* _Brief_: Copy the items from the beginning through the line containing "List the series", swapping every "series" for "data set" and leaving everything else unchanged.

-------- Data for analysis --------

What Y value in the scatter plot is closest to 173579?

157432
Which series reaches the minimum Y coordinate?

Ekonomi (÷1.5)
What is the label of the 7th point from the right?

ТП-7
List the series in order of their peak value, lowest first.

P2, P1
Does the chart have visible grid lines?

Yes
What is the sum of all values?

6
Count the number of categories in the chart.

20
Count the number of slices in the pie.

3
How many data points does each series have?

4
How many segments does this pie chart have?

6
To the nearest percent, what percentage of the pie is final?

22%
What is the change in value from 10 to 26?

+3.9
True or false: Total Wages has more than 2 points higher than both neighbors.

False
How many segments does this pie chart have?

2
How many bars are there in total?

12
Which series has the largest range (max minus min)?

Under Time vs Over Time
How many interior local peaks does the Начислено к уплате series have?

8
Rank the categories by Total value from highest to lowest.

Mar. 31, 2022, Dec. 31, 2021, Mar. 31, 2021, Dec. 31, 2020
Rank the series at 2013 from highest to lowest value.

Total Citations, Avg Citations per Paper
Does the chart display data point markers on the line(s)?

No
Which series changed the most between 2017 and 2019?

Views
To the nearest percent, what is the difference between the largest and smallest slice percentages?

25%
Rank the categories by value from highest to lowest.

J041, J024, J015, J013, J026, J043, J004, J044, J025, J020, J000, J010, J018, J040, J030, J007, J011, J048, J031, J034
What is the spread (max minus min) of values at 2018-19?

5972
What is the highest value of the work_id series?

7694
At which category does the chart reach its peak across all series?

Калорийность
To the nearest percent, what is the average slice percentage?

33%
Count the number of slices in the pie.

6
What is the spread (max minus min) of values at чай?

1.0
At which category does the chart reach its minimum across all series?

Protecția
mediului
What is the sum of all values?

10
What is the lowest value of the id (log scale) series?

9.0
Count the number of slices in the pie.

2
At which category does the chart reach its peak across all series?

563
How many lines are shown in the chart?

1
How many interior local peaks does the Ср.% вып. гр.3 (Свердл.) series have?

--------

* _Response to this task_:
What Y value in the scatter plot is closest to 173579?

157432
Which data set reaches the minimum Y coordinate?

Ekonomi (÷1.5)
What is the label of the 7th point from the right?

ТП-7
List the data set in order of their peak value, lowest first.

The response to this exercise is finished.